Bug 153907 - Apply an add-or-remove spaces heuristic when matching font family name
Summary: Apply an add-or-remove spaces heuristic when matching font family name
Status: RESOLVED DUPLICATE of bug 143095
Alias: None
Product: LibreOffice
Classification: Unclassified
Component: LibreOffice (show other bugs)
Version:
(earliest affected)
unspecified
Hardware: All All
: medium normal
Assignee: Not Assigned
URL:
Whiteboard:
Keywords:
Depends on:
Blocks: PDF-Import-Draw PDF-Import-Writer
  Show dependency treegraph
 
Reported: 2023-03-01 20:59 UTC by Eyal Rozenberg
Modified: 2023-03-02 08:38 UTC (History)
1 user (show)

See Also:
Crash report or crash signature:


Attachments
A PDF with Minion Pro and Myriad Pro fonts (43.61 KB, application/pdf)
2023-03-01 21:07 UTC, Eyal Rozenberg
Details

Note You need to log in before you can comment on or make changes to this bug.
Description Eyal Rozenberg 2023-03-01 20:59:21 UTC
(This is an issue I'm experiencing in the context of importation of PDFs, but I actually think it's more generally relevant.)

Some font families have names which are sequences of multiple words, e.g. Adobe's "Minion Pro" (an OpenType version of their Minion PostScript font). But such sequences often someone get mangled into no-spacing character sequences, e.g. "MinionPro". There are probably multiple reasons why this can happen; quite possibly something to do with input filters for file formats, but maybe already in the file being opened. Anyway, this happens.

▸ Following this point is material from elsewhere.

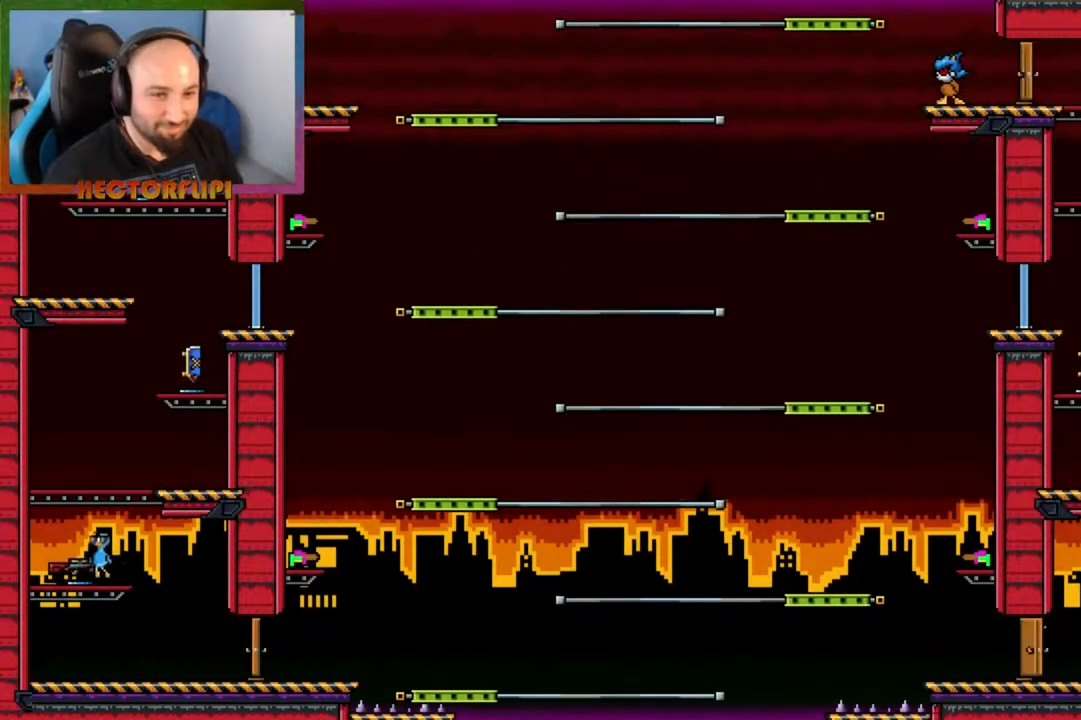
{"buttons": ["A", "L1"], "left_stick": "right", "right_stick": "center", "events": [[17, "left_stick", "right"], [233, "Y", "down"], [267, "left_stick", "center"], [350, "Y", "up"], [400, "A", "down"], [500, "left_stick", "right"]]}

So, it is not uncommon for LO to open a document which has a font of the  "FooBar" family, while the system has font of the "Foo Bar" family - or even vice-versa: The document has "Foo Bar", your system has "FooBar".

I believe that in these cases, and when an exact match of the family name is not found, LO will, fall back on the spaces-on or spaces-off alternative respectively. 

There are probably multiple places in the code where this heuristic could be applied. Obviously within input filter code, but also when you "just" open an ODT, in choosing which font to display with - so something like an implicit font substitution rule? Let developers decide. 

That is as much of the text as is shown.